Perversión es, entonces, una palabra que Nabokov —el revés de su intuición, el inconsciente de su intuición—, lanza, no para hablar de su obra, sino del mundo en que su obra acontece, al igual que degradación es, entonces, la palabra que Mann —el revés de su intuición, el inconsciente de su intuición—, lanza, no para hablar de su obra, sino para hablar del mundo en que su obra acontece. Ese mundo en el que la autoridad es capaz de ocultar, primero, una epidemia, y, después, la magnitud de esa misma epidemia, con tal de que la economía pueda privar sobre la vida.
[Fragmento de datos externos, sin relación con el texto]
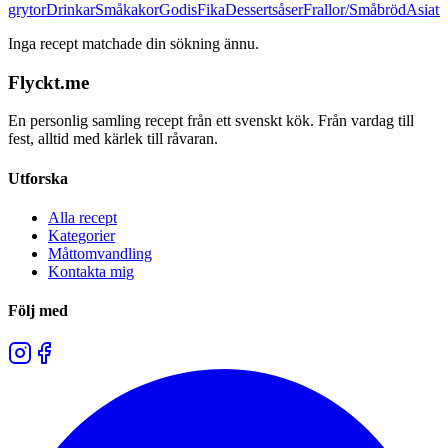
grytor
Drinkar
Småkakor
Godis
Fika
Dessertsåser
Frallor/Småbröd
Asiati
Inga recept matchade din sökning ännu.
Flyckt.me
En personlig samling recept från ett svenskt kök. Från vardag till
fest, alltid med kärlek till råvaran.
Utforska
Alla recept
Kategorier
Måttomvandling
Kontakta mig
Följ med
(”Desde principios de junio se fueron llenando silenciosamente los pabellones del Ospedale (…) Pero el temor de causar perjuicios, el hecho de que poco antes de que hubieran inaugurado exposiciones, así como las pérdidas que, en caso de pánico, amenazaban a los hoteles, tiendas y al turismo, demostraron ser, en la ciudad, más fuertes que el amor a la verdad y el respeto a los convenios internacionales, e indujeron a las autoridades a mantener obstinadamente su política de encubrimiento y desmentidos”).
¿Quién diría que, tantos años después, las palabras que Mann y Nabokov, que los reveses de sus intuiciones utilizaron para describir el mundo en el que se insertaron sus dos más grandes obras, seguirían sirviendo para describir el mundo en el que habitamos? Porque está claro que la política sanitaria del Gobierno, a un año de haberse echado a andar y tras 200.000 muertos, no ha hecho más que degradarse.
Así como está claro que, el hecho de que el encargado de dicha política, el hombre que, durante poco más de un año, nos ha solicitado a todos los mexicanos ser responsables y quedarnos en casa, se pasee por las calles sin tapabocas y contagiado del bicho —que es lo mismo que contagiando— no es sino un acto perverso. Sí, sé que hace un año yo mismo le di mi voto de confianza a Hugo López-Gatell, más aún, sé que lo apoyé y que lo defendí, pues defendía, ante la pandemia, la actuación de los expertos por encima de la de los políticos. Pero resultó que Hugo López-Gatell era un político, antes que un médico. O que era, que siempre fue, tan solo un político. Y que, en mí, como en cualquiera, se transmutan los pensamientos y los sentimientos.